A recent Heritage Foundation legal memo concludes that “[the conflict of interest] standard employed by the NLRB Inspector General and Designated Agency Ethics Official…is inherently subjective, undefined, and retroactive, creating an untenable catch-22 for officials to whom it is applied.”
Yet, it looks like these bogus ethics accusations against NLRB members will continue. The latest salvo in the coordinated campaign to slow down the NLRB involves McDonald’s. Earlier in the year, an administrative law judge rejected a proposed settlement agreement between McDonald’s and the NLRB that would have resolved numerous unfair labor practice charges brought by the Service Employee International Union against McDonald's franchisees and McDonald’s USA LLC as a joint employer.
On August 15, 2018, Bloomberg BNA reported:
Worker advocacy groups conducting the “Fight for $15" campaign for higher wages and better working conditions requested Aug. 14 that National Labor Relations Board Chairman John Ring and Member William Emanuel sit out a case alleging that McDonald’s is a “joint employer” of its franchisees’ workers. The case also alleges that franchisees retaliated against workers who supported the campaign.
Fight for $15 argues that Chairman Ring and Member Emanuel should recuse themselves because they previously worked at law firms that both had “entered agreements to help McDonald’s counter the campaign” to unionize the company.

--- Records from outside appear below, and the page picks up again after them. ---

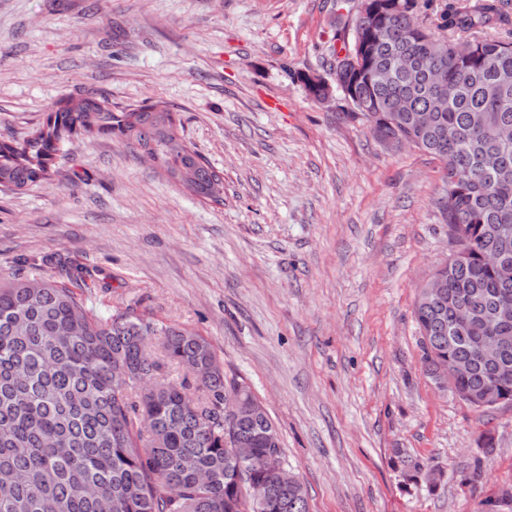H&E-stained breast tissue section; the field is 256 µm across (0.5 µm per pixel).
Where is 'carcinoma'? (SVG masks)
Wrapping results in <instances>:
<instances>
[{
    "mask_svg": "<svg viewBox=\"0 0 512 512\" xmlns=\"http://www.w3.org/2000/svg\"><path fill=\"white\" fill-rule=\"evenodd\" d=\"M507 6L442 0L432 17L419 0H372L356 32L336 30L324 74H291L316 102L341 81V120L380 141L404 140L457 178L441 198L453 256L447 288L432 302L414 300L413 316L426 375L468 363L448 387L483 411L512 400V352L489 362L475 351L480 324L512 299V275L482 260L499 252L512 265V143L498 139L512 127V40L491 35L512 25ZM450 34L465 37L468 55L455 53ZM357 42L369 67L336 70ZM403 56L412 71L397 69ZM422 113L432 118L425 129L413 121ZM112 134L196 197L224 202L223 177L180 138L167 107L114 112L95 96L62 99L23 142L0 140V191L52 179L62 144ZM491 154L496 167L486 164ZM460 307L473 321L456 329ZM168 363L187 378L167 379ZM226 400L238 401L240 415L225 418ZM236 445L256 461L238 463ZM268 458L284 466L279 432L204 337L130 311L101 316L49 278L0 279V512H309L303 485L283 487ZM254 487L264 504L252 500Z\"/></svg>",
    "mask_w": 512,
    "mask_h": 512,
    "instance_id": "cac0c4a2",
    "label": "carcinoma"
}]
</instances>
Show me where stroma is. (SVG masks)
<instances>
[{
  "label": "stroma",
  "instance_id": "1",
  "mask_svg": "<svg viewBox=\"0 0 512 512\" xmlns=\"http://www.w3.org/2000/svg\"><path fill=\"white\" fill-rule=\"evenodd\" d=\"M348 20L334 0H0V140L68 96L160 103L224 178L203 202L121 137L73 140L62 177L0 192V278L66 284L78 265L98 314L204 336L265 406L310 512H482L512 487V406L437 389L412 314L450 252L441 165L292 78L322 71Z\"/></svg>",
  "mask_w": 512,
  "mask_h": 512
}]
</instances>
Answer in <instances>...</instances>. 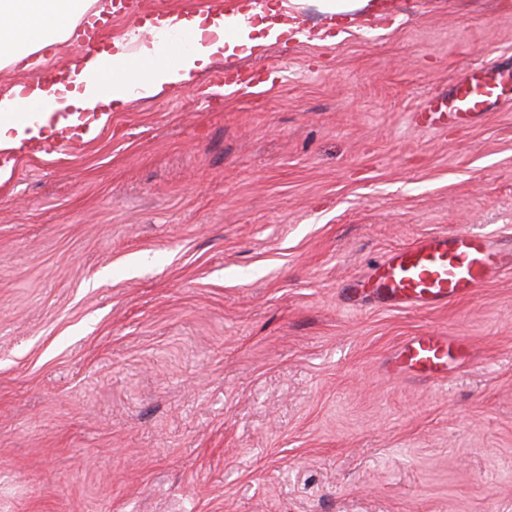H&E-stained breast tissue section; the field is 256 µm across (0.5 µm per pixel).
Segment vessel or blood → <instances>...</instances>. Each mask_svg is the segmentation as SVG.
<instances>
[{
  "label": "vessel or blood",
  "instance_id": "vessel-or-blood-1",
  "mask_svg": "<svg viewBox=\"0 0 512 512\" xmlns=\"http://www.w3.org/2000/svg\"><path fill=\"white\" fill-rule=\"evenodd\" d=\"M512 72L470 66L448 95L426 101L412 113L421 130L443 132L481 122L504 99ZM211 97L233 89L246 92L248 82L226 71L209 84ZM496 275H512V248L503 249L491 237L462 229L425 234L412 243L388 251L375 265L355 277L347 298L363 293L389 309H434L471 297ZM468 348L465 339L432 332L405 339L397 350L394 370L441 381L448 376L450 352Z\"/></svg>",
  "mask_w": 512,
  "mask_h": 512
}]
</instances>
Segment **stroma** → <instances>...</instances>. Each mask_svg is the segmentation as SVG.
Returning <instances> with one entry per match:
<instances>
[{"mask_svg":"<svg viewBox=\"0 0 512 512\" xmlns=\"http://www.w3.org/2000/svg\"><path fill=\"white\" fill-rule=\"evenodd\" d=\"M135 98L0 177V512H512V277L433 310L343 302L390 249L512 245V104L412 126L512 0H385ZM75 40L0 70L62 68ZM263 72L208 98L213 71ZM468 340L447 381L406 336ZM467 348V341L457 336H441L432 332L410 336L398 348L392 371L442 381L448 376L449 353H465Z\"/></svg>","mask_w":512,"mask_h":512,"instance_id":"stroma-1","label":"stroma"}]
</instances>
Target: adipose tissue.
<instances>
[{
  "instance_id": "ef3b65f1",
  "label": "adipose tissue",
  "mask_w": 512,
  "mask_h": 512,
  "mask_svg": "<svg viewBox=\"0 0 512 512\" xmlns=\"http://www.w3.org/2000/svg\"><path fill=\"white\" fill-rule=\"evenodd\" d=\"M99 0H0V70L30 54L64 42ZM290 19L259 20L250 24L243 13L225 14L223 4L197 13L159 19L157 29L179 31L185 37L213 33V40L192 52L160 55L156 46L141 44L128 52L126 38H116L108 49L74 56L64 78L43 79L29 86L0 90V153L22 142L41 138L53 110L98 113L107 122L110 112L133 95L157 97L175 86L191 85L196 74L213 59L236 52L257 53L286 38Z\"/></svg>"
}]
</instances>
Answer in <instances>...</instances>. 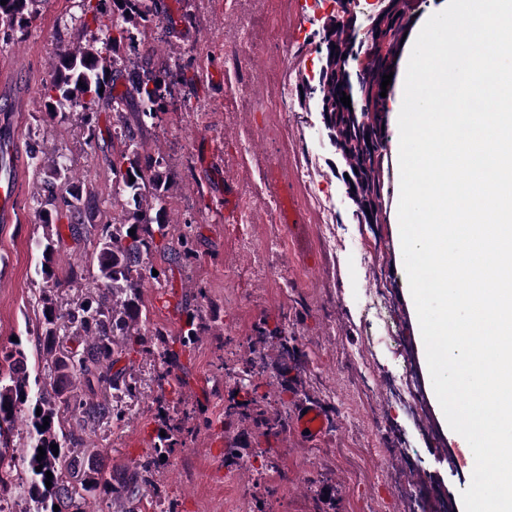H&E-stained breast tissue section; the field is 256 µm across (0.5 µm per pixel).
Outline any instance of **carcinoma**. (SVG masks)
Returning a JSON list of instances; mask_svg holds the SVG:
<instances>
[{
	"instance_id": "1",
	"label": "carcinoma",
	"mask_w": 512,
	"mask_h": 512,
	"mask_svg": "<svg viewBox=\"0 0 512 512\" xmlns=\"http://www.w3.org/2000/svg\"><path fill=\"white\" fill-rule=\"evenodd\" d=\"M38 0H6L0 4V33L8 38L34 24ZM83 12L92 14L96 31L88 33L83 23L85 42L59 53L51 82L42 92L43 112L51 118L73 106L87 112L103 103L112 108L117 118L112 138V174L122 184L123 198L112 199V208L120 210L112 222L86 224L84 217L98 210V196L93 185L75 176L72 169L56 157L41 151L30 153V160L42 174V193L36 199V213L44 227V249L41 274L47 281L59 283L55 270V242L62 239L60 224L67 228L77 243L93 237L100 287L79 302L63 308L45 293L38 302L41 332L38 334L40 359L45 362V381L31 378L28 358L19 348L0 350V489L8 486L16 470L12 444L13 430L21 406L32 401L41 415L31 412L27 477L23 493L40 504L37 512H88L90 501L107 496L115 500L133 501L140 487L150 482L154 462L137 464L116 475L106 467L101 453L88 445L80 431L88 422L98 423L111 417L122 419L121 411L110 405V392L129 394L127 368H115L122 355L139 346V351L152 354L159 364L171 363L168 332L156 327L148 336L140 333L147 321L148 309L142 299V267L146 260L158 256L177 264L194 254L192 239L185 232L171 244L177 225L171 223L172 174L161 153H151L143 141L142 117L152 119L165 111L174 99V88L181 84V71L170 65L171 57L153 49L138 52L135 58L125 56L124 47H134L131 30L147 35V28L160 21L158 0H82ZM118 16L120 29L112 34L113 16ZM107 28L105 41L97 33ZM352 57L341 51L336 56V74L329 82L331 93L337 94L350 70ZM124 90L116 92L118 82ZM370 122L375 147H370L363 128ZM328 137L341 146L340 156L355 179L353 202L380 212V149L385 132L379 113L335 112ZM135 234H129V230ZM259 342L280 347L288 356V336L283 329H262ZM218 369L236 383V391L250 393L255 380L263 378L265 362L262 353L230 362L221 360ZM253 399L230 398L224 405V423L265 425L277 435L285 428L287 417L280 409L273 416ZM190 416H167L155 445L157 455L174 453L190 432ZM48 426H43L44 422ZM58 445L53 454L51 445ZM46 451L37 460L38 447ZM42 471H36V467ZM53 475L51 487L45 485V472Z\"/></svg>"
}]
</instances>
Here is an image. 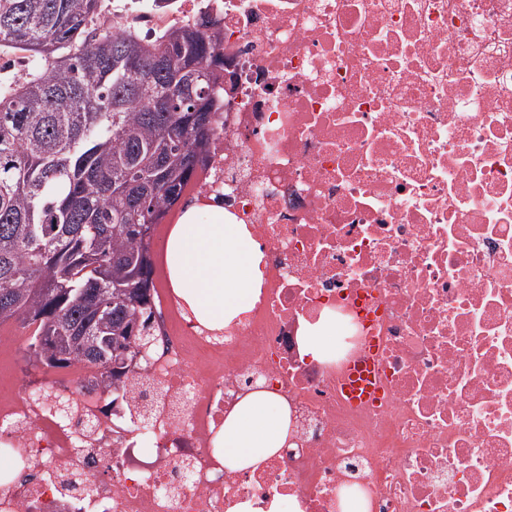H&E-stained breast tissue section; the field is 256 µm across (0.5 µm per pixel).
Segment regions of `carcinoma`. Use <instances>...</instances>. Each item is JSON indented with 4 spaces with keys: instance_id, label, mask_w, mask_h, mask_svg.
I'll list each match as a JSON object with an SVG mask.
<instances>
[{
    "instance_id": "1",
    "label": "carcinoma",
    "mask_w": 512,
    "mask_h": 512,
    "mask_svg": "<svg viewBox=\"0 0 512 512\" xmlns=\"http://www.w3.org/2000/svg\"><path fill=\"white\" fill-rule=\"evenodd\" d=\"M121 19L99 0H0V50L25 62L0 80V324L31 330L33 364L99 372L114 402L125 373L100 360L98 327L126 351L152 324L156 226L224 111L223 16L153 37Z\"/></svg>"
}]
</instances>
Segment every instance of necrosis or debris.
<instances>
[{"label": "necrosis or debris", "mask_w": 512, "mask_h": 512, "mask_svg": "<svg viewBox=\"0 0 512 512\" xmlns=\"http://www.w3.org/2000/svg\"><path fill=\"white\" fill-rule=\"evenodd\" d=\"M233 89L190 201L224 200L262 245V296L212 336L154 272L151 436L104 398L62 421L0 404L23 451L0 512H512V0H210ZM344 328L326 364L301 325ZM370 363L379 399L353 403ZM284 398V448L229 472L224 415ZM91 478L69 486L64 475ZM346 392L357 402L378 398L379 392L372 383L369 365H358L349 370Z\"/></svg>", "instance_id": "necrosis-or-debris-1"}]
</instances>
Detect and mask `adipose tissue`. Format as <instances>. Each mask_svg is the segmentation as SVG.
Masks as SVG:
<instances>
[{
  "label": "adipose tissue",
  "instance_id": "1",
  "mask_svg": "<svg viewBox=\"0 0 512 512\" xmlns=\"http://www.w3.org/2000/svg\"><path fill=\"white\" fill-rule=\"evenodd\" d=\"M170 285L199 327L220 331L251 311L262 292L263 253L248 225L223 203L185 207L165 243ZM291 410L280 396L253 391L225 416L215 446L232 471L254 469L285 445Z\"/></svg>",
  "mask_w": 512,
  "mask_h": 512
}]
</instances>
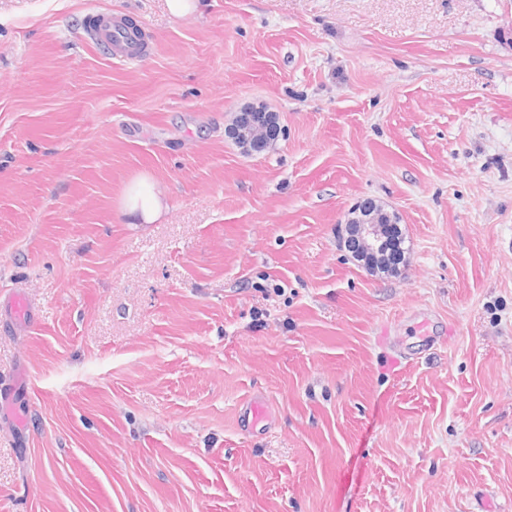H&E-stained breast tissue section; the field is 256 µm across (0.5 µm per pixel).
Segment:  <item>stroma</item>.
<instances>
[{
	"mask_svg": "<svg viewBox=\"0 0 512 512\" xmlns=\"http://www.w3.org/2000/svg\"><path fill=\"white\" fill-rule=\"evenodd\" d=\"M97 12L149 51L110 59ZM249 105L280 126L253 156ZM367 197L397 272L341 246ZM21 370L0 512H512V0H0ZM278 124L275 112L266 110L260 106H251L241 109L235 114L232 123L227 127V135L233 139L241 152L252 155L260 152L275 138L261 142L263 129L271 124ZM164 190L157 185L151 187L149 199L146 203L138 205L135 201V195L131 196L133 201L128 210L132 214H136L144 224H151L157 220L164 209Z\"/></svg>",
	"mask_w": 512,
	"mask_h": 512,
	"instance_id": "1",
	"label": "stroma"
}]
</instances>
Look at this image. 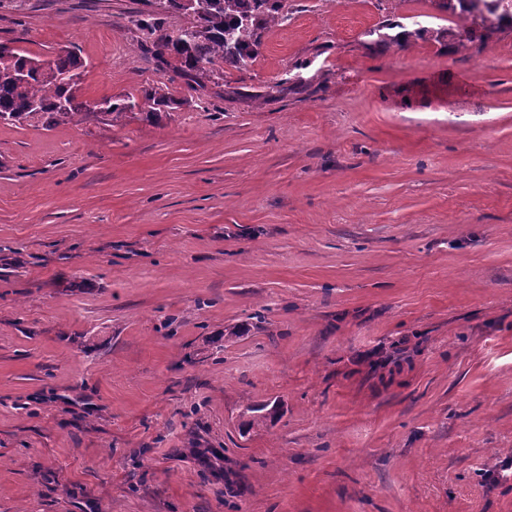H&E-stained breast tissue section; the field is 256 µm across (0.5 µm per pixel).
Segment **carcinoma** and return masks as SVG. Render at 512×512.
<instances>
[{
  "mask_svg": "<svg viewBox=\"0 0 512 512\" xmlns=\"http://www.w3.org/2000/svg\"><path fill=\"white\" fill-rule=\"evenodd\" d=\"M145 5L152 10L141 15L136 24L155 36L148 53L162 67L175 61L176 72L187 84L197 87L224 75L226 65L239 70L250 66L258 56L263 35L287 19L283 0H208L207 11L202 15L185 10L180 0H168L164 9L156 7L153 0H145ZM448 8L458 11L467 22L463 35L469 42L485 30L512 28V0H456L449 3ZM170 11L185 17L175 37L160 33L159 16ZM383 28V33L378 27L368 32L369 36L375 37L374 44L378 47L391 43L399 45L422 33L416 29L391 35L386 32L390 24ZM14 53L12 59H0V123H19L31 115L32 107L36 105L53 124L99 119L119 124L135 107L133 98L128 95L107 97L100 108L83 101V62L74 51L29 70L23 81L16 78V71L36 57L17 49ZM144 97L151 103L145 119L153 122L159 120L162 113L183 106L165 85L145 90ZM66 98L75 102L73 111H57V103Z\"/></svg>",
  "mask_w": 512,
  "mask_h": 512,
  "instance_id": "cac0c4a2",
  "label": "carcinoma"
}]
</instances>
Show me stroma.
I'll use <instances>...</instances> for the list:
<instances>
[{
  "label": "stroma",
  "mask_w": 512,
  "mask_h": 512,
  "mask_svg": "<svg viewBox=\"0 0 512 512\" xmlns=\"http://www.w3.org/2000/svg\"><path fill=\"white\" fill-rule=\"evenodd\" d=\"M285 5L194 90L142 0H0L83 100H186L0 124V512H512V29ZM144 97L149 101L150 110L146 112L145 119L158 121L162 112H169L183 106V102L177 99L166 85H157L146 89Z\"/></svg>",
  "instance_id": "1"
}]
</instances>
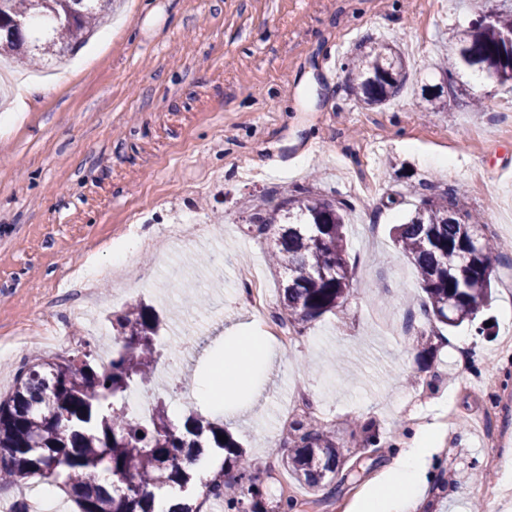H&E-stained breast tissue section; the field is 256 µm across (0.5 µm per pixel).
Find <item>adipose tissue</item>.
Listing matches in <instances>:
<instances>
[{
  "mask_svg": "<svg viewBox=\"0 0 512 512\" xmlns=\"http://www.w3.org/2000/svg\"><path fill=\"white\" fill-rule=\"evenodd\" d=\"M229 355L223 371L213 372L196 387L198 395L214 413L227 409L229 402L251 385L248 365L252 354L247 344L239 338H232ZM432 444V433L421 431L413 448L400 455L386 486L364 499L361 512H415L422 483L421 469Z\"/></svg>",
  "mask_w": 512,
  "mask_h": 512,
  "instance_id": "ef3b65f1",
  "label": "adipose tissue"
}]
</instances>
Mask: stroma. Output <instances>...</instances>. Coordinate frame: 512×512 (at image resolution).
Here are the masks:
<instances>
[{
    "mask_svg": "<svg viewBox=\"0 0 512 512\" xmlns=\"http://www.w3.org/2000/svg\"><path fill=\"white\" fill-rule=\"evenodd\" d=\"M486 0H116L107 35L90 40L57 73L0 68L7 92L46 93L0 121V394L25 356L68 355L78 340L96 352L111 336L86 337L68 318L71 272L95 273L96 316L153 306L164 321L168 375L153 394L171 397L209 377L229 336L261 338L276 357L241 396L229 431L266 492L293 512H359L386 483L401 449L433 431L418 512H472L486 485L505 493L512 469L487 470L480 416L512 392V363L496 361L512 326V92L464 75L468 92L422 112V86ZM405 56L402 93L368 106L343 67L377 42ZM480 95L474 109L468 93ZM352 205L346 236L355 270L344 306L305 323L288 348L249 313L237 271L259 267L278 311L282 273L268 246L247 233L252 214L295 187ZM456 189L498 244L493 300L479 320L433 329L417 273L390 229L422 196ZM403 196L391 207L388 197ZM182 225L170 243L166 225ZM139 249L130 264L115 247ZM223 252L220 264L197 256ZM407 325L399 338L392 326ZM314 409L334 426L356 467L311 491L282 480L286 405ZM374 423L377 451H363L353 423Z\"/></svg>",
    "mask_w": 512,
    "mask_h": 512,
    "instance_id": "35a3bbf8",
    "label": "stroma"
}]
</instances>
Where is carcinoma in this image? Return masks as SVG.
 <instances>
[{"mask_svg":"<svg viewBox=\"0 0 512 512\" xmlns=\"http://www.w3.org/2000/svg\"><path fill=\"white\" fill-rule=\"evenodd\" d=\"M112 8V0H0V55L22 64L48 65L75 50ZM512 3L472 21L447 62L440 85L422 89L421 105L433 112L446 91L457 90L462 72L496 74L512 84ZM352 91L367 105L395 97L405 85L402 57L378 44L347 64ZM344 208L302 191L266 214L255 213L248 232L274 238L272 262L285 274L280 288V324L296 327L343 306L351 292L353 267L347 259ZM401 252L415 266L426 295L427 316L455 326L474 321L492 298L494 247L483 225L453 190L421 200L404 224L393 228ZM162 321L149 305H133L112 320V358L100 363L81 342L68 356L36 358L20 369L12 391L0 396V486L40 477L59 483L76 512H154V489L167 486L187 494L172 512H202L212 499L231 512H261L265 491L238 442L224 423L196 411L174 424L158 399L146 425L127 413L135 387H149L161 357ZM293 444L282 466L313 491L325 489L348 470L351 455L332 430L309 420L293 423ZM209 448L226 453L220 469L200 481L186 468ZM112 474L110 488L100 470Z\"/></svg>","mask_w":512,"mask_h":512,"instance_id":"carcinoma-1","label":"carcinoma"}]
</instances>
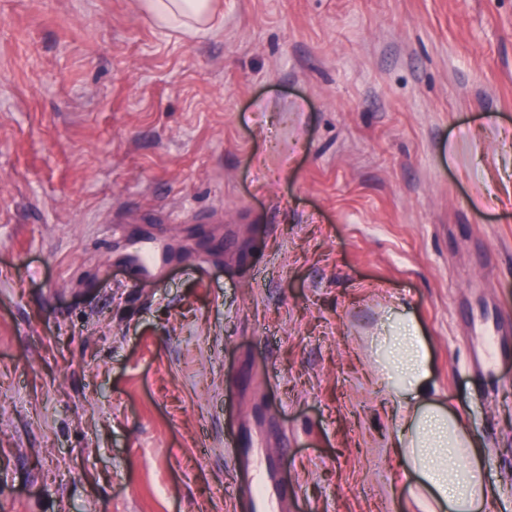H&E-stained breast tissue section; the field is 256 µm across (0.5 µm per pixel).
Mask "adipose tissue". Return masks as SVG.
I'll return each mask as SVG.
<instances>
[{"instance_id": "obj_1", "label": "adipose tissue", "mask_w": 512, "mask_h": 512, "mask_svg": "<svg viewBox=\"0 0 512 512\" xmlns=\"http://www.w3.org/2000/svg\"><path fill=\"white\" fill-rule=\"evenodd\" d=\"M164 26L188 33L208 27V0H143ZM389 367L403 381L397 392L395 452L417 475L421 512H478L489 494L471 435L457 416L436 401L428 346L418 326L401 322Z\"/></svg>"}]
</instances>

This call for recusal is also flawed. Roger King, attorney at the HR Policy Association, explains that the president’s ethics pledge requires appointees to recuse themselves for two reasons. One, “you cannot participate if you were personally involved” in a specific case. Two, you cannot participate if your former employer was involved in the case. King points out that neither Ring nor Emanuel were personally involved in the McDonald’s litigation and neither were their former employers.
The filing for recusal by the Fight for $15 is just the continuation of attempts to obstruct the NLRB from doing its job. Just because the current NLRB majority differs from the ideology of the Democratic senators and Big Labor doesn’t mean that its views on labor law policy are illegitimate. A Republican NLRB majority has as much authority to operate as a Democratic-controlled one.
Unions and Democrats attempting to slow down the NLRB need to realize “elections have consequences,” and at the end of the day, they lost.